─── Given passage

But politics aside, is free trade really good economics? Free trade would be all that it was promised to be if we lived in a world in which not just jobs but also goods, people and capital freely flowed from one country to another. In such a never-never land, indeed, everyone would do what he was best at, and we all would be richer for it. Unfortunately, when one country lowers its trade barriers and other countries don’t lower theirs as much – making for freer, but not free, trade – who gets what becomes extremely murky. And that is the world in which we find ourselves today.
U.S. corporations love to move their plants and our jobs to other countries – countries that sometimes block our products and services from entering. Scores of countries block the import of what we are best at producing: low-cost food. Remaining competitive in a world in which billions of workers are paid about a dollar a day and have no benefits, and in which corporations need not worry about environmental costs, requires us to drastically lower our own standard of living.
Until we ensure Free Trade is also Fair Trade, we are putting our economic future in peril. Change is needed soon in order to protect our national sovereignty! Structural changes are happening to our economy that will be impossible to reverse unless something is done soon. Our manufacturing is fleeing this country and relocating overseas. In the last two years, 2 million manufacturing jobs were lost in this country leading to 6 million lost jobs in the service sector.
Most startling is how fast this erosion is accelerating. The world wide web, our open borders, and transportation advances around the world have made it very easy for U.S. manufacturers to outsource overseas. It is cheaper to cut costs by importing rather than investing in manufacturing improvements at home.
Economists cry "foul" at the word tariff. But without adequate tariffs, our tax system discriminates against our domestic producers. Is it good for America to have $30+ billion trade deficits every month? Can we continue to trade deficits with China without sacrificing our economic future? If we aren’t working and producing, we cannot remain the most powerful nation in the world. We need Fair Trade policies that make sense. Economists argue that eventually other countries will raise their living standards (as South Korea and Taiwan already are doing) and then we will all compete on equal footing. But there are two ways to get there: lower our standards until the rest of the world catches up, or insist that we compete freely only with those countries where companies give their workers a basic basket of benefits and elementary environmental protection. This is what is referred to as “fair trade.”
We can save the U.S. economy with the following Fair Trade steps:
- Stop domestic discrimination. Tax imports the same that our own manufacturers are taxed.
- Enforce the trade agreements now, not the 5 year moratorium that China has to comply with WTO provisions.
- Enforce copyright and trademark protections in violator's countries by restricting their exports.
- Use trade to make importers clean up their act- they are dumping toxins in the air and water without any regard to the environment.
As Fair Trade continues to be repressed and Free but Not Fair Trade is allowed to decimate our manufacturing, our wages will begin to equalize with the rest of the world by descending to the world’s standard of living.
This will affect every American, no matter if their job is in manufacturing, service or government. Americans should have the opportunity to vote in November of 2010 on which form of trade they prefer: the mismanaged variety (masquerading as free trade) or fair trade. They will have this opportunity only if one of the political parties has the civic courage to lift the fog in which economists, big business and naive liberals have shrouded this whole sordid business. Then fair trade will not only be sound economics for America but also good politics.

──────
─── Stored data

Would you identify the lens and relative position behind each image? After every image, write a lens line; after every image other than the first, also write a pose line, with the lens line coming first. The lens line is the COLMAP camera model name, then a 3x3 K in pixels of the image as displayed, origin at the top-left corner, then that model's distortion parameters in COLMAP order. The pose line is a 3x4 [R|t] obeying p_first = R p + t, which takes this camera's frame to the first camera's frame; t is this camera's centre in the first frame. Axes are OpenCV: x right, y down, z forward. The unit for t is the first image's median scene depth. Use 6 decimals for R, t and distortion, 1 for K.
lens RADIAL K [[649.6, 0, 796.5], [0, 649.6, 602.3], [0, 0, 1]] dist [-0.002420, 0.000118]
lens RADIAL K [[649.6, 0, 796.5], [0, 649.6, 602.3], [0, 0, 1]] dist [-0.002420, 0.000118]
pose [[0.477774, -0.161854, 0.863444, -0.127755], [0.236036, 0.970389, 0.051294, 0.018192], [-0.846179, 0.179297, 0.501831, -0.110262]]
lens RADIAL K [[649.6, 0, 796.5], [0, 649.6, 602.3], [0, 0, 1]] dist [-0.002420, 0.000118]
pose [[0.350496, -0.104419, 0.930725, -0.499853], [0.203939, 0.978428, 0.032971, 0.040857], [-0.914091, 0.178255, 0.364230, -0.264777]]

──────

Task instructions:
Answer these questions from the fair trade text:
(a) How many manufacturing jobs does it say were lost in the last two years?
(b) Which two countries does it name as already raising their living standards?
(c) When does it say Americans should have the opportunity to vote on which form of trade they prefer?

Answer:
(a) 2 million manufacturing jobs.
(b) South Korea and Taiwan.
(c) In November of 2010.